### EXERCISE DIRECTIONS
Copy the data below word for word, but leave out the pictures.

Entries from a data source:
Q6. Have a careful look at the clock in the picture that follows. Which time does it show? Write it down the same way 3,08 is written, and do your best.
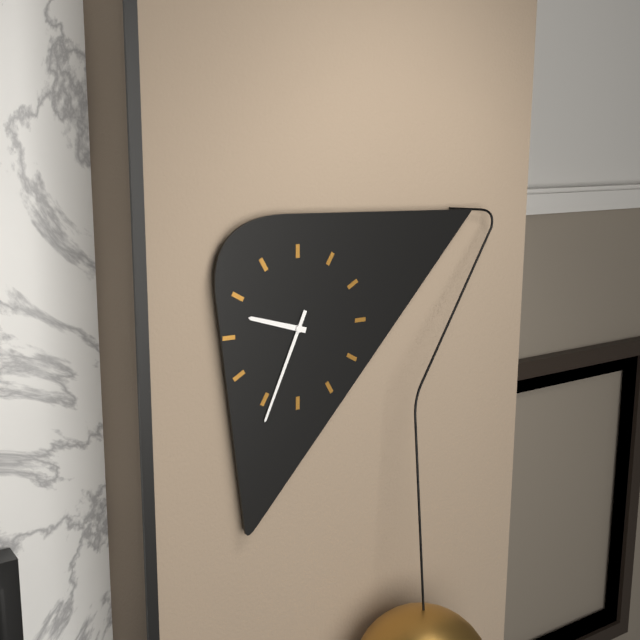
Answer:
9,34
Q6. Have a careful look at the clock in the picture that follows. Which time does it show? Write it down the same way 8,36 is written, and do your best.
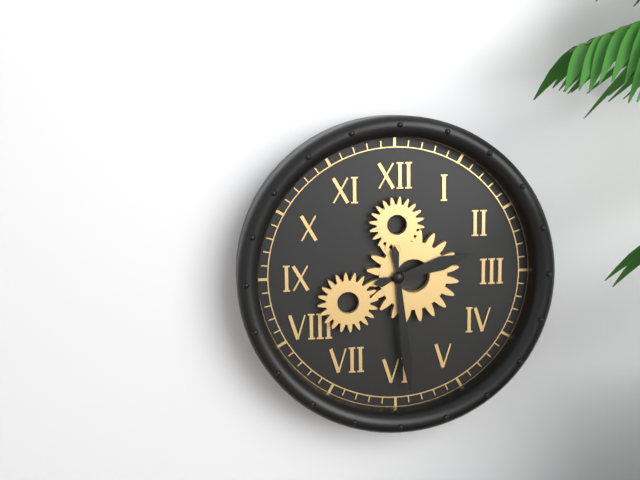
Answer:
2,29
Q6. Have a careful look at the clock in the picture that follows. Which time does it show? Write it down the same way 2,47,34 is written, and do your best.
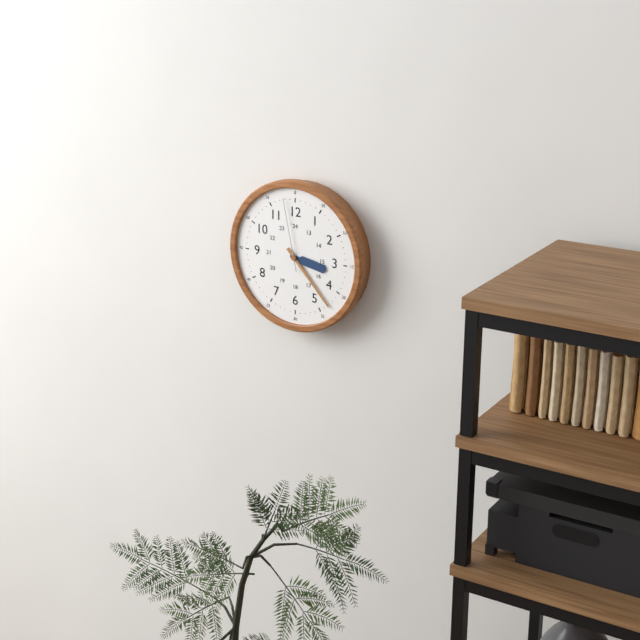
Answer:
3,23,58
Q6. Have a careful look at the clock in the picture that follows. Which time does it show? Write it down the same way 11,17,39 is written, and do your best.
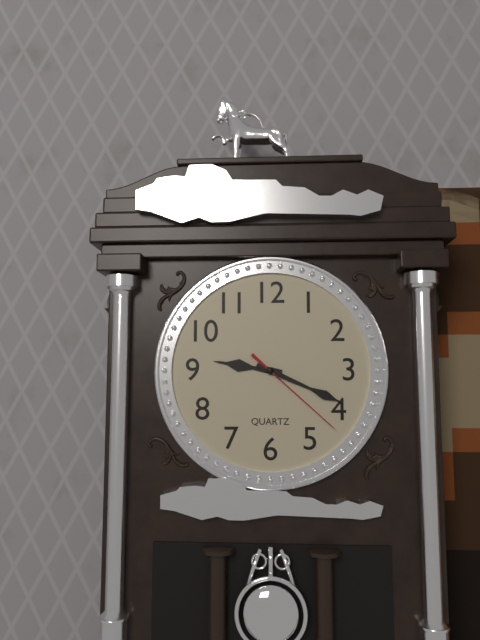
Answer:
9,19,22
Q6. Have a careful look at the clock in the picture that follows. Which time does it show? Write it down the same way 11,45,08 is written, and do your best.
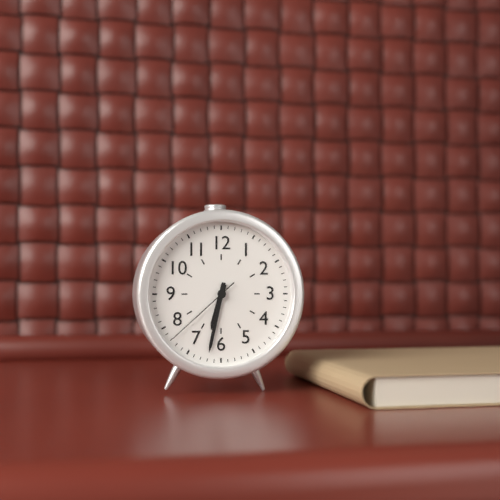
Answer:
6,32,38
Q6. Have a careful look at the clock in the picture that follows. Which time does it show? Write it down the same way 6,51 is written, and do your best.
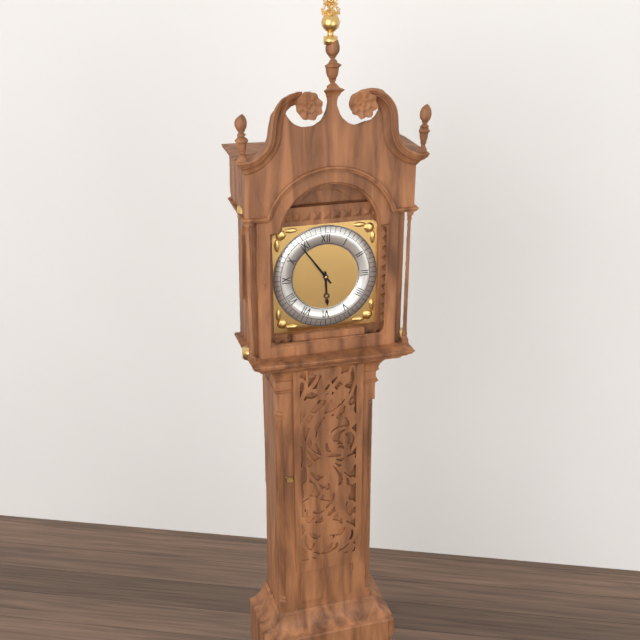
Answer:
5,54
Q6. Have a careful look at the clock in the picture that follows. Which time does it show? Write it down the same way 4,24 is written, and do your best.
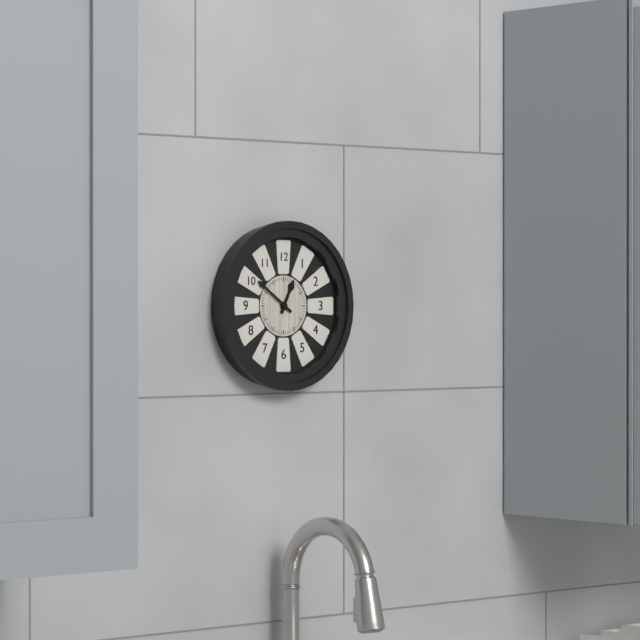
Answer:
12,51
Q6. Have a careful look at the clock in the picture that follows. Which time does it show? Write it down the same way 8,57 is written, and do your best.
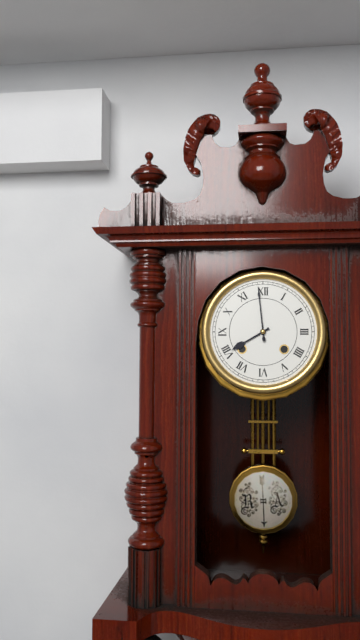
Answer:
7,59
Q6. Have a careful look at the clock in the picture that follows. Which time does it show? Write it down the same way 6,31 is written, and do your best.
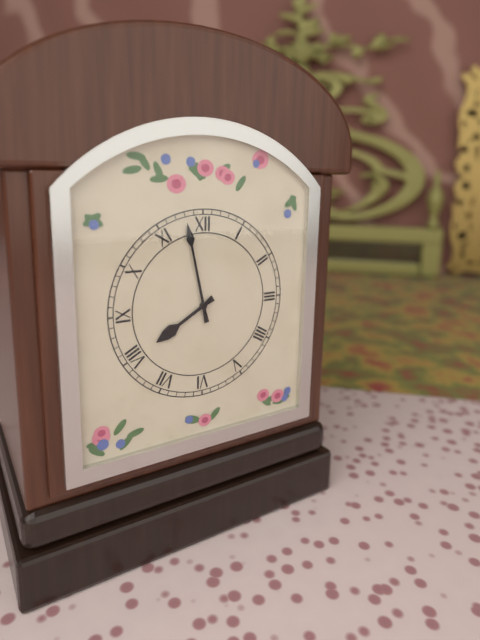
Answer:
7,58
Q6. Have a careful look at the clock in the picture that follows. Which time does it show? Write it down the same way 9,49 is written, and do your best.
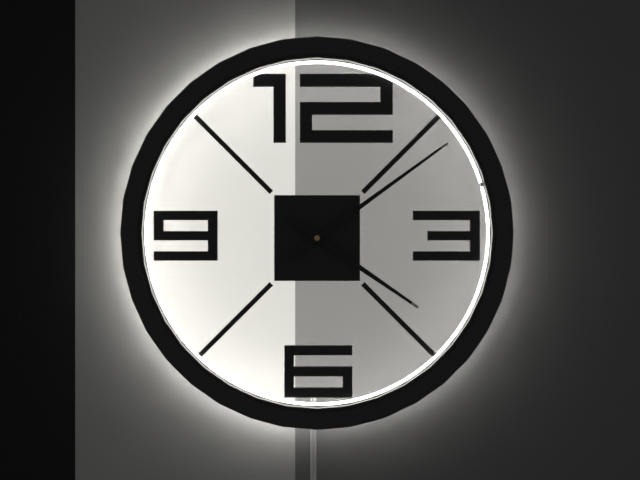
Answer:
4,09
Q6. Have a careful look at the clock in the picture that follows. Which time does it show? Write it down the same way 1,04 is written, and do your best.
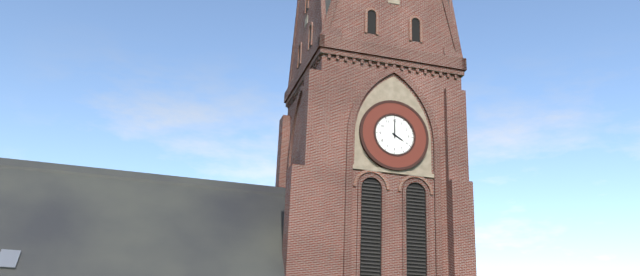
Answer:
4,00
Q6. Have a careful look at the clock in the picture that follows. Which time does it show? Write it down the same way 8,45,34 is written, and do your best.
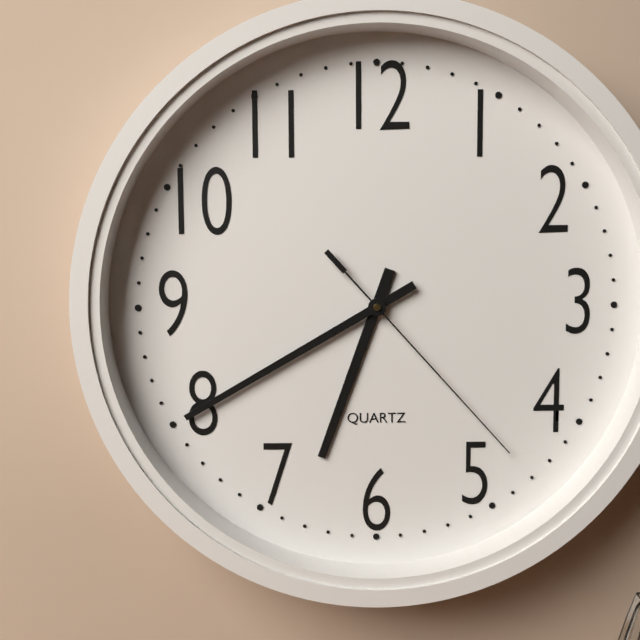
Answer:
6,40,23
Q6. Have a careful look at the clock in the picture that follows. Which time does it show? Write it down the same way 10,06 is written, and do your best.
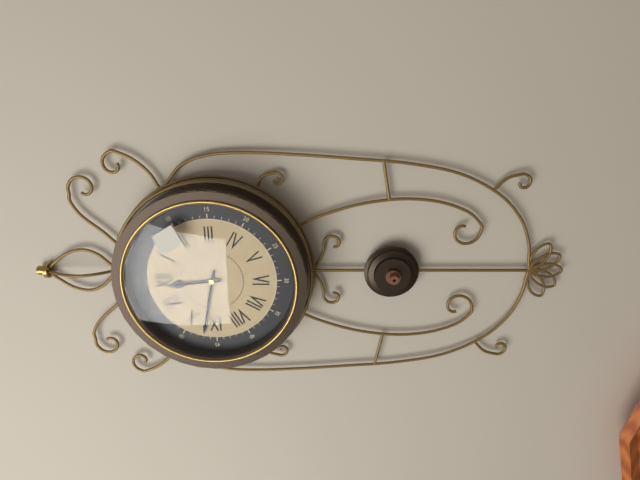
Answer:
11,47
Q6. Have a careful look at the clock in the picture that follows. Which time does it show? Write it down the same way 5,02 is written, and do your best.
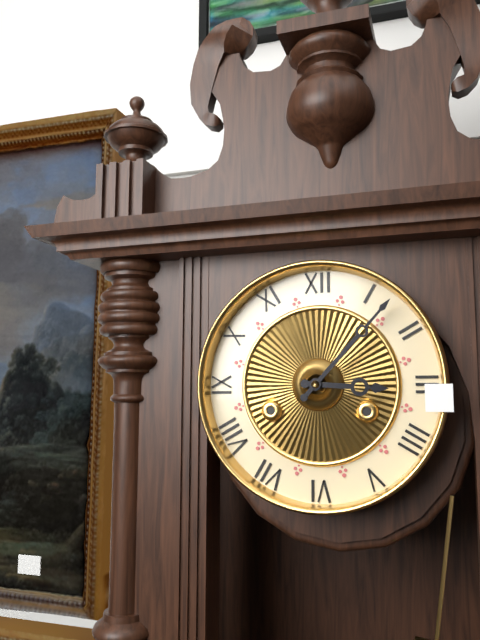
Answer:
3,07
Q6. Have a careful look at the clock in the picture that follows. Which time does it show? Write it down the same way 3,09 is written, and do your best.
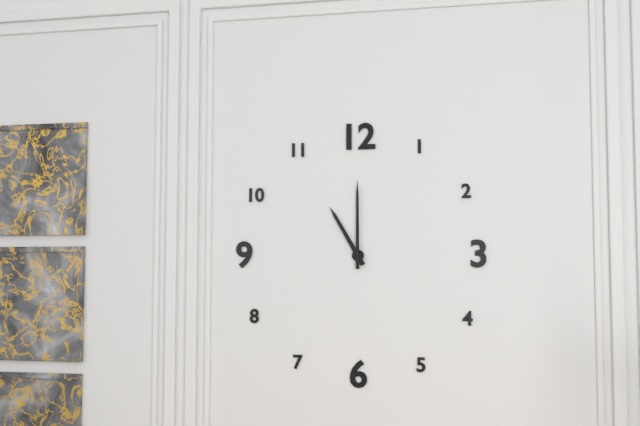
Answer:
11,00
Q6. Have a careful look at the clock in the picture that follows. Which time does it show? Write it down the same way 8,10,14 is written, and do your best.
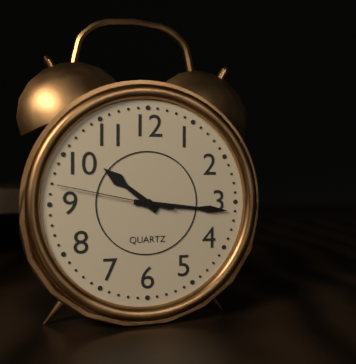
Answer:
10,16,47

### OUTPUT BELOW
Q6. Have a careful look at the clock in the picture that follows. Which time does it show? Write it down the same way 3,08 is written, and do your best.
Answer:
9,34
Q6. Have a careful look at the clock in the picture that follows. Which time does it show? Write it down the same way 8,36 is written, and do your best.
Answer:
2,29
Q6. Have a careful look at the clock in the picture that follows. Which time does it show? Write it down the same way 2,47,34 is written, and do your best.
Answer:
3,23,58
Q6. Have a careful look at the clock in the picture that follows. Which time does it show? Write it down the same way 11,17,39 is written, and do your best.
Answer:
9,19,22
Q6. Have a careful look at the clock in the picture that follows. Which time does it show? Write it down the same way 11,45,08 is written, and do your best.
Answer:
6,32,38
Q6. Have a careful look at the clock in the picture that follows. Which time does it show? Write it down the same way 6,51 is written, and do your best.
Answer:
5,54
Q6. Have a careful look at the clock in the picture that follows. Which time does it show? Write it down the same way 4,24 is written, and do your best.
Answer:
12,51
Q6. Have a careful look at the clock in the picture that follows. Which time does it show? Write it down the same way 8,57 is written, and do your best.
Answer:
7,59
Q6. Have a careful look at the clock in the picture that follows. Which time does it show? Write it down the same way 6,31 is written, and do your best.
Answer:
7,58
Q6. Have a careful look at the clock in the picture that follows. Which time does it show? Write it down the same way 9,49 is written, and do your best.
Answer:
4,09
Q6. Have a careful look at the clock in the picture that follows. Which time does it show? Write it down the same way 1,04 is written, and do your best.
Answer:
4,00
Q6. Have a careful look at the clock in the picture that follows. Which time does it show? Write it down the same way 8,45,34 is written, and do your best.
Answer:
6,40,23
Q6. Have a careful look at the clock in the picture that follows. Which time does it show? Write it down the same way 10,06 is written, and do your best.
Answer:
11,47
Q6. Have a careful look at the clock in the picture that follows. Which time does it show? Write it down the same way 5,02 is written, and do your best.
Answer:
3,07
Q6. Have a careful look at the clock in the picture that follows. Which time does it show? Write it down the same way 3,09 is written, and do your best.
Answer:
11,00
Q6. Have a careful look at the clock in the picture that follows. Which time does it show? Write it down the same way 8,10,14 is written, and do your best.
Answer:
10,16,47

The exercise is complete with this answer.